To find the trend of increase or decrease of $f$, it's all about the sign of $f'$. A rather useful method here is to build the sign table for $f'$ using the critical points for the intervals as the image below.
As we can see, on $(-\infty,1)$ and $(2,+\infty)$, $f'(x)\gt0$, so $f$ would be increasing there.
On $(1,2)$, $f'(x)\lt0$, so $f$ would be decreasing on this interval.
(b) To find local maximum and minimum, we would use the First Derivative Test.

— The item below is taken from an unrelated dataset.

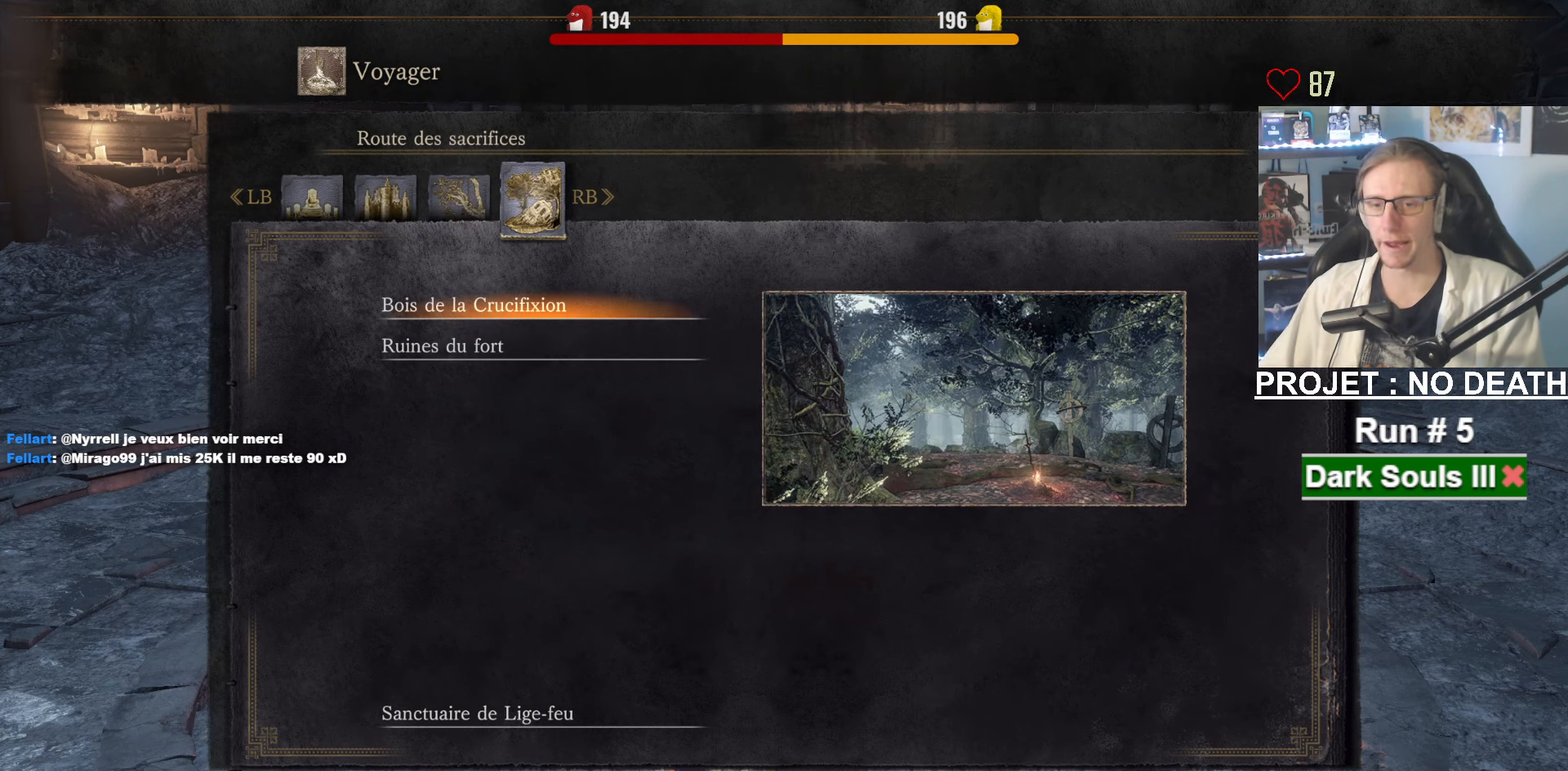
{"keys": ["e"], "mouse": [], "events": [[450, "e", "down"]]}
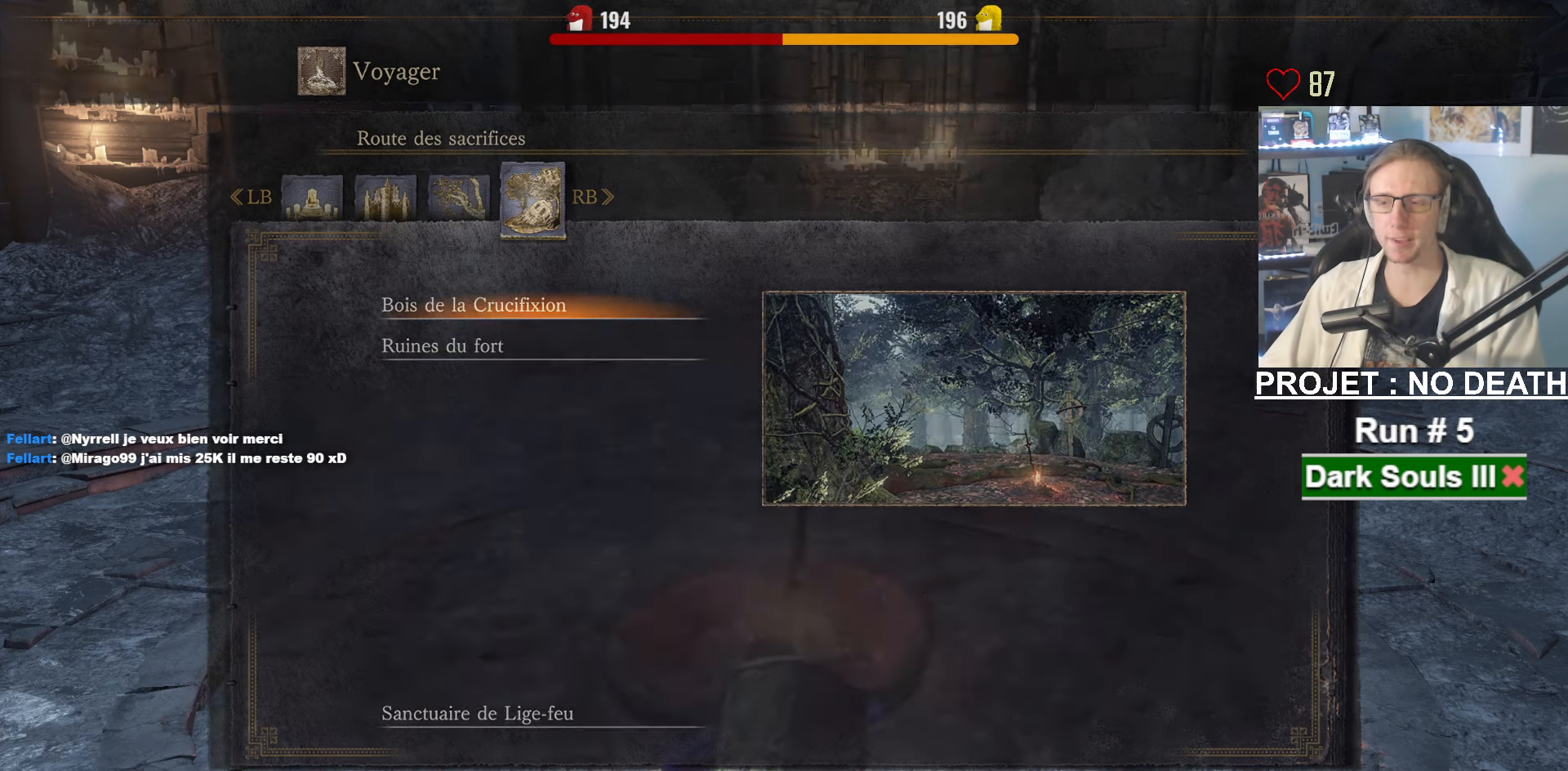
{"keys": [], "mouse": [], "events": [[100, "e", "up"]]}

Looking at the table again, at $x=1$, $f'$ changes from positive to negative. So $f$ has a local maximum at $x=1$.
At $x=2$, $f'$ changes from negative to positive. So $f$ has a local minimum at $x=2$.
$$f(1)=2\times1^3-9\times1^2+12\times1-3=2-9+12-3=2$$
$$f(2)=2\times2^3-9\times2^2+12\times2-3=16-36+24-3=1$$
Therefore, $(1,2)$ is the local maximum and $(2,1)$ the local minimum of $f$.
(c) To find out the concavity, we take a close look at the change of signs of $f''(x)$. A table for the signs of $f''(x)$ is also below.
Using the Concavity Test and from the table, we see that
- On $(-\infty, \frac{3}{2})$, $f''(x)\lt0$, so $f$ is concave downward.
- On $(\frac{3}{2},+\infty)$, $f''(x)\gt0$, so $f$ is concave upward.
Finally, at $x=\frac{3}{2}$, $f$ changes from concave downward to upward.
$$f(\frac{3}{2})=2\times(\frac{3}{2})^3-9\times(\frac{3}{2})^2+12\times\frac{3}{2}-3=\frac{27}{4}-\frac{81}{4}+18-3=\frac{3}{2}$$
So, point $(\frac{3}{2},\frac{3}{2})$ is the inflection point of $f$.